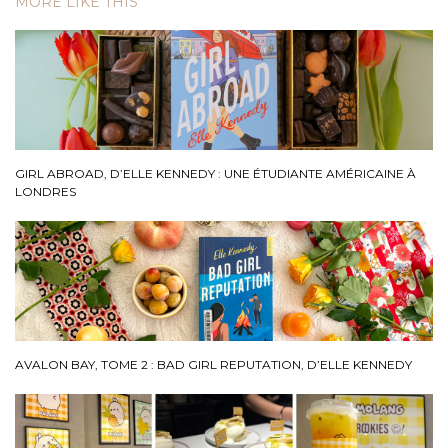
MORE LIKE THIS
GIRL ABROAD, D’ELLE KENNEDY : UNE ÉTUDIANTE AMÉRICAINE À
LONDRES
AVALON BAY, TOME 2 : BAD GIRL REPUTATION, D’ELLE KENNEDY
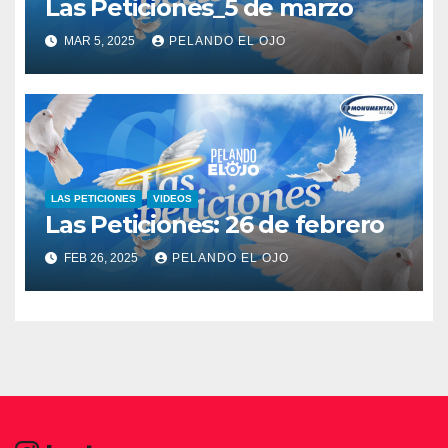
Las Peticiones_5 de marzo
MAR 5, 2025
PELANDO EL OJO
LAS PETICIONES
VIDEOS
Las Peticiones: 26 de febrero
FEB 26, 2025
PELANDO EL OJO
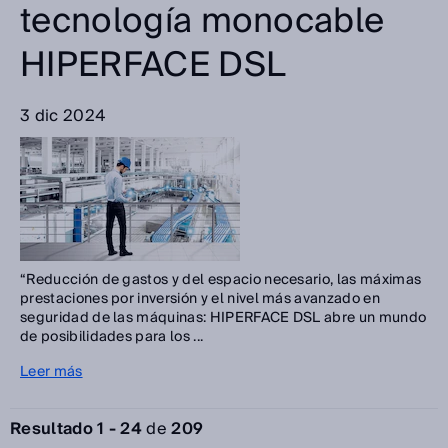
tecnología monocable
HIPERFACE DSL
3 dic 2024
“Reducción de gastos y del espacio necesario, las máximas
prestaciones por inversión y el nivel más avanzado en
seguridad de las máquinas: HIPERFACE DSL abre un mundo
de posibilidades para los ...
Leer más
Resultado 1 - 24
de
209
——
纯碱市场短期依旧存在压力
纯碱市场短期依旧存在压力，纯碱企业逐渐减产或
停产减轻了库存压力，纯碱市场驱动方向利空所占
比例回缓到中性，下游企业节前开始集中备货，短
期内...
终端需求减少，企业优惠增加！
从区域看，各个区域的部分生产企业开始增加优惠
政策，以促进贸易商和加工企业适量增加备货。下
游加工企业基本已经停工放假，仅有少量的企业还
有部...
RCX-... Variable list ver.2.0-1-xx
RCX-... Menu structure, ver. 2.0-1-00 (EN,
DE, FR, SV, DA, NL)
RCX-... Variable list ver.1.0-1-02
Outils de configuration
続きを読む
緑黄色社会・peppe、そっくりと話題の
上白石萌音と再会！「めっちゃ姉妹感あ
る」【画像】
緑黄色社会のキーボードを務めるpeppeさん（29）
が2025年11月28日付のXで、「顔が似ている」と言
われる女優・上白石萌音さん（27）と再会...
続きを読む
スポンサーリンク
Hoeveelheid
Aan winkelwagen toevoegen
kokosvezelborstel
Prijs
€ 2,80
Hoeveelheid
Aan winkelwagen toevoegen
——
Exercise details | Please collect every line in the items above that contains the string "HIPERFACE", and copy each one out. Case counts.

Solution to the exercise |
HIPERFACE DSL
seguridad de las máquinas: HIPERFACE DSL abre un mundo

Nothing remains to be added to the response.